Back-of-the-Envelope Numbers Every System Designer Should Know
When you’re sketching a system architecture on a whiteboard, you don’t need precise benchmarks — you need to know whether your design is within an order of magnitude of feasible. Is one Postgres node enough? Do you need Kafka, or will RabbitMQ do? Should you reach for Cassandra, or is your workload nowhere near needing it?
Here are the numbers I keep in my head, calibrated against published benchmarks from Confluent, Instaclustr, Honeycomb, and others. Treat them as starting points for capacity planning, not SLAs.
Databases
| Database | Reads/sec/node | Writes/sec/node | Notes |
|---|---|---|---|
| MySQL / Postgres | 25K–50K per core; 100K+ on tuned multi-core; up to 1M+ on very large hardware | 1K–5K durable single-row; 10K+ with batching; 100K+ with COPY/bulk load | Reads scale via replicas; writes bottleneck at the primary |
| Cassandra | 10K–50K | 30K–70K (commodity); 100K+ tuned | LSM-tree storage makes writes faster than reads — unusual |
| Redis | 80K–180K typical; 500K–1M+ with pipelining | Same as reads | In-memory; bounded by CPU and network |
A few things worth internalizing from this table:
The Postgres write number surprises people. Marketing benchmarks throw around “millions of writes per second,” but those are bulk loads with COPY, not transactional writes with full durability. For real OLTP workloads with fsync=on, a single primary realistically handles 1K–5K writes per second. Reads are a different story — they scale to hundreds of thousands per node and millions across replicas.
Cassandra inverts the usual read/write asymmetry. Most databases are faster at reads than writes; Cassandra is the opposite because writes go straight to an append-only commit log with no read-before-write. If you’re write-heavy, that matters.

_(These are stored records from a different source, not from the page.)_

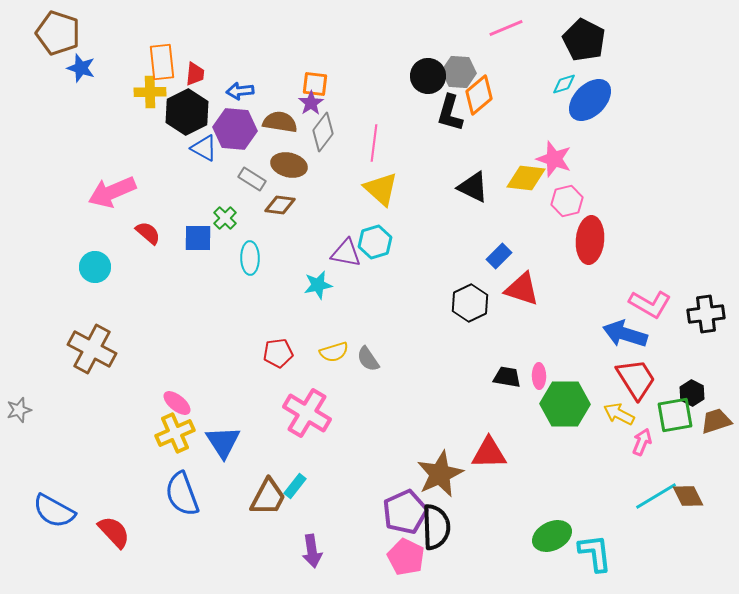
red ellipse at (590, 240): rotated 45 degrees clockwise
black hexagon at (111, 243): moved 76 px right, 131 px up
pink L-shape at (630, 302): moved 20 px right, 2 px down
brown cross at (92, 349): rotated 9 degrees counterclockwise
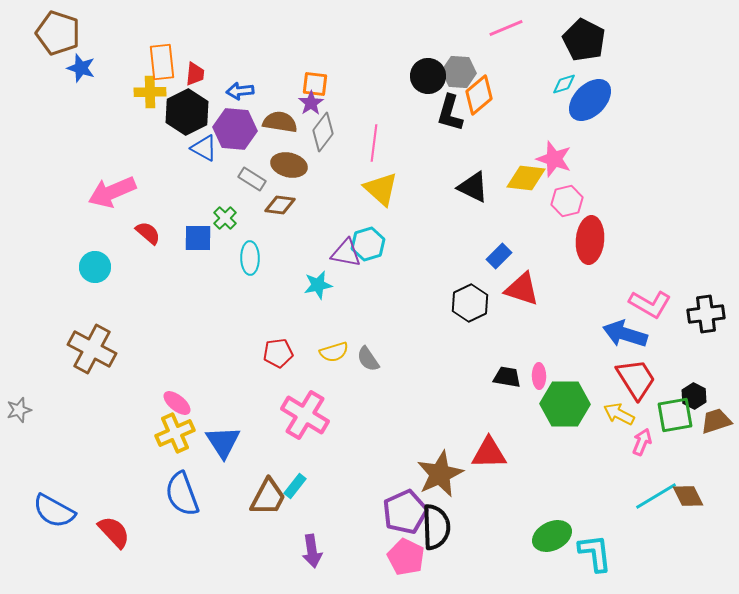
cyan hexagon at (375, 242): moved 7 px left, 2 px down
black hexagon at (692, 393): moved 2 px right, 3 px down
pink cross at (307, 413): moved 2 px left, 2 px down
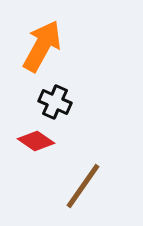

Redis is in a different performance class entirely. It’s not really comparable to the other two — it’s a cache or session store, not a system of record. The pipelining number (500K–1M+ ops/sec) is the one that lets you do things like rate limiting at scale on a single node.
Streaming and messaging
| System | Throughput | Notes |
|---|---|---|
| Kafka | 10K–50K msgs/sec per partition typical; ~20K/sec/partition in production at Honeycomb | Scales linearly by adding partitions and brokers |
| RabbitMQ | 20K–50K msgs/sec (transient); 1K–5K (persistent + confirmed) | Pays throughput cost for routing flexibility |
| ActiveMQ | 1K–10K msgs/sec (Classic); 50K+ (Artemis, non-persistent) | Newer Artemis engine meaningfully faster |
| Flink | 100K+ events/sec/node for keyed/windowed workloads | Dominated by state backend, checkpointing, serialization |
The mental model here: Kafka is a distributed log optimized for sequential append-and-replay; RabbitMQ and ActiveMQ are smart brokers doing per-message routing, filtering, and acknowledgment. You pay for the smarts in throughput, which is why teams pick Kafka for event streaming and analytics, and Rabbit or ActiveMQ for task queues with complex routing rules.
Flink is its own beast — throughput depends heavily on whether you’re doing stateless transforms (fast), keyed aggregations with windowing (medium), or large joins with RocksDB state (slower because of disk I/O).
How to use these numbers
When you sketch an architecture, run two quick checks:
- Is each component within 1–2 orders of magnitude of its ceiling? If your design pushes Postgres to 100K writes/sec on a single primary, you have a sharding problem to solve, not a tuning problem.
- Where’s the bottleneck likely to be? Usually it’s the write path of your primary datastore, or the network shuffle in your stream processor — rarely the read path or the message queue.
The specific numbers will shift with your hardware, your workload, and your durability requirements. But the rankings between systems stay stable, and that’s what you actually need when you’re deciding whether your design will work before you’ve written a line of code.